Les trahisons montréalaises dans Le manteau de la femme de l’Est
Keywords:
Abstract
Les expressions de la ville créative et mondialisée sont à la mode. De Richard Florida à Saskia Sassen, sans oublier à Montréal même un Simon Brault, les intellectuels, commentateurs de l’actualité et nouveaux propagandistes de l’universalisme des villes sont légion. De Francfort à Shanghai, de Barcelone à Montréal, ce sont pratiquement les mêmes discours qui prévalent. La culture dite locale se doit d’être « branchée », « connectée » aux flux du mondialisme que représente une marche forcée, de plus en plus rapide, comme si le sujet post-identitaire se devait en quelque sorte de vivre dans un archipel, une métaspora (selon l’expression du poète Joël Desrosiers). Nous souhaitons interroger dans cet article les expressions têtues, parfois répétitives d’une pauvreté qui échappe à toute forme d’embourgeoisement et qui tient lieu de foyer de résistance (ce qu’est l’Est montréalais), alors que l’on promeut le principe salvateur de cette créativité mondialisée dans les nouvelles villes post-identitaires. Dans ce contexte, la gentrification culturelle, au nom de la mobilité et de l’hybridité du sujet, ressemble assez à une injonction autoritaire. Or, les écrits de Danielle Roger sont de véritables récits de résistance à l’égard de ce qu’il faut bien appeler un universalisme des villes mondialisées. À ce sujet, les récits de Danielle Roger décrivent avec une concision et une ironie douce-amère ce repli du sujet dans l’univers d’un quartier qui ne paie pas de mine, qui n’est pas, comme le Plateau Mont-Royal ou le Mile-End, un haut lieu de l’attraction touristique montréalaise.

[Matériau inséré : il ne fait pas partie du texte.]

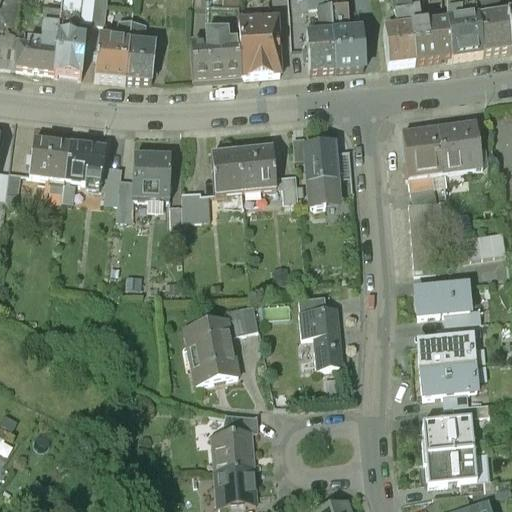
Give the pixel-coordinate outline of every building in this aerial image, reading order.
[(94,3),(73,0),(61,0),(58,32),(57,41),(75,43),(75,30),(91,32),(94,3)] [(238,15),(237,0),(220,0),(221,15),(238,15)] [(328,0),(307,0),(309,15),(317,14),(330,13),(328,0)] [(405,0),(391,2),(394,25),(400,34),(408,33),(405,0)] [(418,0),(404,0),(405,0),(408,33),(418,32),(421,20),(418,0)] [(476,24),(459,26),(459,0),(446,0),(445,29),(441,29),(444,66),(481,60),(476,24)] [(1,2),(0,4),(0,73),(9,75),(19,10),(1,2)] [(496,4),(480,4),(476,24),(481,60),(510,56),(504,18),(493,19),(496,4)] [(359,35),(348,36),(346,12),(330,13),(335,77),(363,75),(359,35)] [(319,40),(305,41),(308,79),(335,77),(330,13),(317,14),(319,40)] [(221,15),(206,15),(207,41),(238,41),(238,27),(238,15),(221,15)] [(275,25),(238,27),(238,41),(238,46),(238,48),(240,84),(279,80),(275,25)] [(418,32),(408,33),(413,70),(444,66),(441,29),(418,32)] [(58,32),(42,30),(41,46),(28,45),(27,53),(18,52),(16,75),(54,80),(57,41),(58,32)] [(109,45),(96,44),(93,85),(126,88),(129,51),(129,44),(130,32),(117,31),(116,46),(116,50),(108,49),(109,45)] [(142,33),(130,32),(129,44),(141,45),(142,33)] [(400,34),(382,36),(387,73),(413,70),(408,33),(400,34)] [(75,43),(57,41),(54,80),(79,83),(85,44),(75,43)] [(207,41),(205,41),(206,51),(189,52),(191,88),(240,84),(238,48),(238,46),(238,41),(207,41)] [(141,45),(129,44),(129,51),(154,53),(154,46),(141,45)] [(154,53),(129,51),(126,88),(151,90),(154,53)] [(473,130),(435,135),(442,181),(480,176),(473,130)] [(435,135),(400,140),(409,197),(436,194),(434,182),(442,181),(435,135)] [(68,148),(32,144),(28,179),(50,182),(48,193),(63,195),(68,148)] [(104,153),(68,148),(63,195),(62,204),(69,205),(72,188),(68,187),(68,183),(98,187),(99,187),(102,171),(104,153)] [(333,148),(303,150),(309,210),(338,208),(336,184),(334,159),(333,148)] [(271,153),(237,156),(241,196),(274,193),(271,153)] [(237,156),(210,159),(214,198),(241,196),(237,156)] [(348,157),(334,159),(336,184),(350,183),(348,157)] [(169,159),(133,158),(132,184),(131,201),(132,201),(167,202),(169,159)] [(121,174),(102,171),(99,187),(98,187),(98,192),(104,193),(102,204),(117,206),(120,183),(121,174)] [(20,178),(9,177),(6,199),(17,200),(20,178)] [(132,184),(120,183),(117,206),(116,220),(132,220),(132,201),(131,201),(132,184)] [(200,196),(181,196),(181,208),(182,224),(201,224),(200,196)] [(439,205),(408,210),(413,281),(435,279),(431,226),(440,225),(439,205)] [(181,208),(168,209),(169,230),(182,230),(182,224),(181,208)] [(496,222),(450,224),(451,241),(497,239),(496,222)] [(501,243),(456,251),(458,269),(504,261),(501,243)] [(465,292),(414,297),(416,325),(442,322),(468,320),(468,319),(465,292)] [(324,303),(299,305),(300,317),(325,315),(324,303)] [(253,311),(226,316),(227,323),(230,340),(257,335),(253,311)] [(300,317),(298,318),(301,344),(313,343),(316,375),(342,372),(337,314),(300,317)] [(468,320),(442,322),(443,334),(459,333),(479,331),(478,318),(468,319),(468,320)] [(227,323),(185,331),(189,352),(194,351),(197,370),(192,371),(196,388),(238,380),(230,340),(227,323)] [(443,334),(435,335),(436,347),(460,345),(459,333),(443,334)] [(436,347),(416,349),(419,377),(473,372),(470,344),(436,347)] [(473,372),(419,377),(422,404),(441,403),(465,400),(475,399),(473,372)] [(465,400),(441,403),(442,415),(451,414),(467,412),(465,400)] [(467,412),(451,414),(452,426),(469,424),(488,422),(487,411),(467,412)] [(254,422),(231,421),(232,437),(249,436),(256,435),(254,422)] [(452,426),(421,429),(423,449),(420,449),(421,461),(472,456),(469,424),(452,426)] [(232,437),(212,439),(215,474),(251,471),(252,471),(249,436),(232,437)] [(472,456),(421,461),(422,473),(425,472),(427,492),(459,489),(475,488),(472,456)] [(251,471),(215,474),(218,510),(254,507),(251,471)] [(475,488),(459,489),(460,501),(466,501),(496,498),(494,486),(475,488)] [(460,501),(431,504),(431,505),(432,505),(434,511),(468,511),(465,502),(467,502),(466,501),(460,501)]
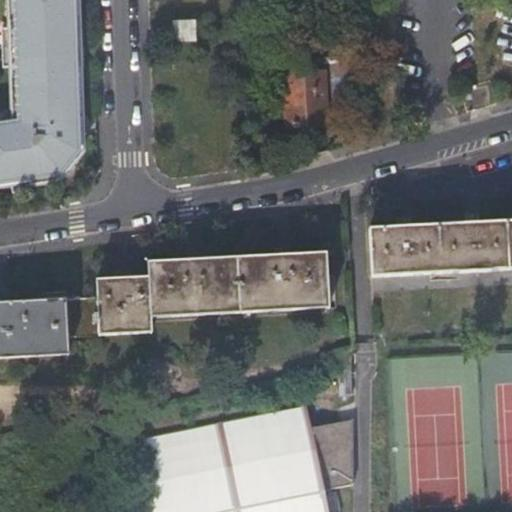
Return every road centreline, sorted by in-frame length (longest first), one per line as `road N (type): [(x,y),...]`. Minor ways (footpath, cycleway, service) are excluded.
road 1 (residential): [(511,122),(299,183),(127,210)]
road 2 (residential): [(127,210),(121,0)]
road 3 (residential): [(127,210),(0,231)]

Certes, la date de publication du Manteau de la femme de l’Est n’est pas à négliger. À la fin des années quatre-vingt-dix, l’éloge des transhumances et des nomadismes, s’il faisait partie des expressions consacrées de l’écriture migrante, n’était pas encore devenu un fonds de commerce, un assemblage de lieux communs. Le manteau de la femme de l’Est est l’expression de vies minuscules, la description de la saleté des « faits divers» de la Cité, la narration des multiples trahisons qui voient le jour dans les quartiers déshérités de la ville de Montréal. Dans ce récit peu connu de Danielle Roger, il est question, comme chez Pauline Harvey et Josée Yvon, d’une littérature qui prend la forme d’un récit dans lequel la dignité et l’indignité s’opposent, par le biais des diverses figures de l’exploitation de la violence, ce que l’on appellera à défaut d’un autre terme la misère.